Target pertumbuhan ekonomi Indonesia hingga 8 persen dinilai tidak semata-mata mengejar capaian angka, melainkan harus diikuti dampak nyata, terutama dalam menurunkan tingkat pengangguran.
Guru Besar Ekonomi Universitas Muhammadiyah Yogyakarta (UMY), Prof. Imamudin Yuliadi, menyebut dampak pertumbuhan ekonomi sangat bergantung pada sektor yang menjadi penopangnya. Jika pertumbuhan ditopang sektor-sektor yang mampu menyerap tenaga kerja dalam jumlah besar, maka pengaruhnya terhadap pengurangan pengangguran dan kemiskinan akan lebih terasa.

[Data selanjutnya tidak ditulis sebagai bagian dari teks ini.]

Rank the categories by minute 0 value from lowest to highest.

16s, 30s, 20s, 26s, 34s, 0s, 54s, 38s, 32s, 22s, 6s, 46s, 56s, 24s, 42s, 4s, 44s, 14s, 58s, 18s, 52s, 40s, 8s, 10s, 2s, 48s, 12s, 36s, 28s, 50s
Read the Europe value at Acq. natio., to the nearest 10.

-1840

“Maka dampaknya akan signifikan terhadap pengurangan pengangguran dan kemiskinan,” kata Imamudin dalam pernyataan tertulis, Kamis, 19 Maret 2026. Ia menambahkan, hal tersebut yang diharapkan dari target pertumbuhan ekonomi yang tinggi.
Imamudin juga menyoroti potensi besar Indonesia melalui bonus demografi, yakni tingginya jumlah penduduk usia produktif. Namun, menurutnya, kondisi ini dapat berubah menjadi tantangan bila tidak diimbangi dengan ketersediaan lapangan kerja yang memadai.

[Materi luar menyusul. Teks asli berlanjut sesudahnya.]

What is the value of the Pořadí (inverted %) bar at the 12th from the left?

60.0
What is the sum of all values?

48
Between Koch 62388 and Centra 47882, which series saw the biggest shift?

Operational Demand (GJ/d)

Ia menilai pertambahan jumlah angkatan kerja setiap tahun harus disertai kemampuan sektor ekonomi untuk menyerap tenaga kerja. Jika tidak, tingginya angka pengangguran berisiko memunculkan persoalan sosial dan ekonomi.
“Bonus demografi kita sangat besar, angkatan kerja terus bertambah setiap tahun,” ujarnya. “Jika sektor ekonomi tidak mampu menyerap tenaga kerja, pengangguran yang besar dapat menjadi bom waktu bagi perekonomian.”
Karena itu, Imamudin menekankan perlunya penguatan sektor industri sebagai motor utama penyerapan tenaga kerja. Dengan pengembangan yang tepat, berbagai komoditas dalam negeri dapat diolah lebih lanjut agar memiliki nilai tambah, sekaligus membuka lebih banyak lapangan pekerjaan.